Former Head of the AFP Calls for Australia to Decriminalise Drugs
"We cannot hope to nanny ourselves out of risk," says Mick Palmer, who was Australia's top cop between 1994 and 2001.
This article originally appeared on VICE US.
Government and police officials have renewed calls for Australia to decriminalise drugs in a report titled Can Australia Respond to Drugs more Effectively and Safely? The Former Australian Federal Police commissioner Mick Palmer, former New South Wales director of public prosecutions Nicholas Cowdery, retired NSW Supreme court judge Hal Sperling, and 14 other experts have voiced their concerns about Australia's "tough on drugs" approach, claiming Australian should follow the lead of 25 other countries that have decriminalised drug use—including Portugal, Germany, France, and 11 states in the US.
"We cannot hope to nanny ourselves out of risk," writes Palmer, who was head of the Australian Federal Police between 1994 and 2001. "Laws against drug use and possession are frequently broken by a large proportion of the population." Instead the report demands that Australia take a "Portugal-style" approach to drug reform by decriminalising possession and use.
Portugal completely reformed its drug policy back in 2001 and saw significant falls in overdose deaths and HIV infections. Meanwhile in Australia, drug-related deaths and incarceration rates have continued to rise—with more than 80,000 drug arrests each year. "The solution is to remove the illicit profits by regulating, controlling and taxing drug supply," says Nicholas Cowdery, who was the NSW Government's top prosecutor between 1994 and 2011.
Speaking to VICE, Palmer said he didn't always believe in harm minimisation. "It was a evolutionary process for me," he explained. "I was the typical young police officer... [who] believed that if you took drugs you got locked up." Around 20 years ago though, Palmer's views began to shift.
"Some people think: you play the game, you take the knocks," Palmer said. "But when you're young you don't think like that... you take risks...and most of us are lucky to get away from them." For those who don't, the impact of a drug charge on their record can be life changing. And the statistics show young people arrested for drug use and possession make up the biggest proportion of offences in Australia.
Illustrations by Ashley Goodall
The most recent data we have from the Australian Criminal Intelligence Commission shows current drug policy also affects consumers far more than producers. While there were more than 130,000 drug arrests in Australia in 2014-15, only around 20,000 were of providers—the rest were consumers. Illicit drug possession and/or use was the most common offence in Australia in 2015-16. Overwhelmingly, it's young offenders who are caught up in these laws: since 2008, the number of drug offenders between 20-24 years old has jumped nearly 50 percent. "Consumer arrests are in effect highly discriminatory against those unlucky enough to be caught and criminalised," Palmer writes in the report.
Already, a number of state and territory government have taken steps towards drug reform. South Australia, the ACT, and the Northern Territory have all decriminalised possession and cultivation of small amounts of cannabis. As the report notes, the change "has had little or no adverse impact on rates of cannabis use."
Calling for reform, the report outlines 13 key recommendations its panel believes Australia should follow. These included rethinking drug testing for drivers—particularly in the wake of medical cannabis legalisation—noting, "the purpose of such testing should be to ascertain whether the driver is unsafe or unfit to drive as a result of psychoactive drug use, not to ascertain whether he or she has consumed a psychoactive drug." Also floated were the expansion of medically supervised injecting facilities, and the introduction of Opioid Substitution Treatment, which would give prisoners access to low cost methadone and buprenorphine during incarceration and after their release.

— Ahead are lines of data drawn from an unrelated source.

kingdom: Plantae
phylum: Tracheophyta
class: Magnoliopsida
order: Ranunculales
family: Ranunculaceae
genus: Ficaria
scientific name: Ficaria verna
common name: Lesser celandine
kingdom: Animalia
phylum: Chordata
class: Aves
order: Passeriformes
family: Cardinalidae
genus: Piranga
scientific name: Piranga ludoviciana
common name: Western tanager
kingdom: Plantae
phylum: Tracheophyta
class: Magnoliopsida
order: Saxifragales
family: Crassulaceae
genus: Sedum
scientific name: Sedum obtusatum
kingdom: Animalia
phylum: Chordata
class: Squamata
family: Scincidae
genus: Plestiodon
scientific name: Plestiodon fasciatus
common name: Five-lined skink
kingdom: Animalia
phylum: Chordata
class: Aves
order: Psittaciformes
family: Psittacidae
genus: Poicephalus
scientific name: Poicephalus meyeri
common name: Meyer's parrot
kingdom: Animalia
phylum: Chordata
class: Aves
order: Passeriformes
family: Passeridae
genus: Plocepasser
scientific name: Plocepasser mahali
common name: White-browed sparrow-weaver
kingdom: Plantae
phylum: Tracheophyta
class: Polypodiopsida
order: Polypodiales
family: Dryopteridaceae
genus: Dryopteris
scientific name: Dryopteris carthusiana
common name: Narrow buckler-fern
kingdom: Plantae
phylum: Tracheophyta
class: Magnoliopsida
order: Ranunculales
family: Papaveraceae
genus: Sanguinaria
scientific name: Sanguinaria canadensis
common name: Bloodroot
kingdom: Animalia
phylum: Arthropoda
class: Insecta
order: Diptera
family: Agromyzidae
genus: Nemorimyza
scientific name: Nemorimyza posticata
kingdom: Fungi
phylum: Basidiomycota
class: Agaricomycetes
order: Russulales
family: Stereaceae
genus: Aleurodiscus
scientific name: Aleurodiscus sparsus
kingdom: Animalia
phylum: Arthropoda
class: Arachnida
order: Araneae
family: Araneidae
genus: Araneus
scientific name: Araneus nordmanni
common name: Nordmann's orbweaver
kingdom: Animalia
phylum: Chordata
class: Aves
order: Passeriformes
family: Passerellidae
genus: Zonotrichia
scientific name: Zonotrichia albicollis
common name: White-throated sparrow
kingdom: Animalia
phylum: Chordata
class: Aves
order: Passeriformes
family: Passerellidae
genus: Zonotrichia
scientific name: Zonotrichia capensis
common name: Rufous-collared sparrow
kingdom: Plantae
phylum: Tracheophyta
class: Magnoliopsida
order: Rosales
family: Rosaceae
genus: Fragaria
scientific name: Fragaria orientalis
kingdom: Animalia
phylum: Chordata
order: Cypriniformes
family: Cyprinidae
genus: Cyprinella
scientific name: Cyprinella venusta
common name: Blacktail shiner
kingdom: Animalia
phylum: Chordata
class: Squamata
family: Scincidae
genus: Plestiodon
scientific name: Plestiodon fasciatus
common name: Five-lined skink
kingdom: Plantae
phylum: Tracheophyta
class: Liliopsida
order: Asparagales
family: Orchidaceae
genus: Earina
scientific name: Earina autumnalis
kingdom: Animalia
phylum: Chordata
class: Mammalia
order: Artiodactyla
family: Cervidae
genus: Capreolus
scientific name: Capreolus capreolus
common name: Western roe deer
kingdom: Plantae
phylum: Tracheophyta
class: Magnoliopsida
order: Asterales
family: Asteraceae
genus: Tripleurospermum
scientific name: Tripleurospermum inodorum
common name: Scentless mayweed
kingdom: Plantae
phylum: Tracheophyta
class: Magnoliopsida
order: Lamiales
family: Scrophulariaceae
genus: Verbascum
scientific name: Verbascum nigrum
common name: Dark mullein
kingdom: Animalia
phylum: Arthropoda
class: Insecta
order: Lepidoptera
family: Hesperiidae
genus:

Palmer said he's frustrated by the lack of action on drug reform, given "the evidence is almost overwhelming... [and] what we're doing isn't working." He admits "politicians often share with you privately that they know what needs to be done... but it's often said, 'We don't know how to get re-elected if we do it.'
"This is not about going soft on drugs," Palmer reiterated. "It's about being smarter."
VICE reached out to the AFP for comment, but a spokesperson said rethinking drug policy was not in the agency's purview. A spokesperson from the Attorney-General's department said, "The Australian Government is not considering changing the status of the drugs that are currently controlled under Commonwealth law." Reflecting many of the concerns raised by Palmer and his colleagues in Monday's report they continued, "Illicit drug use is a high risk activity and has been proven to contribute to social, economic, and personal harms... All Australian governments recognise the need to balance criminal law with healthcare and harm minimisation responses to licit and illicit drugs."
So it appears both sides agree the government needs to take steps to minimise the harm of drugs—both to individuals and society—they just fundamentally disagree on the best way to do that.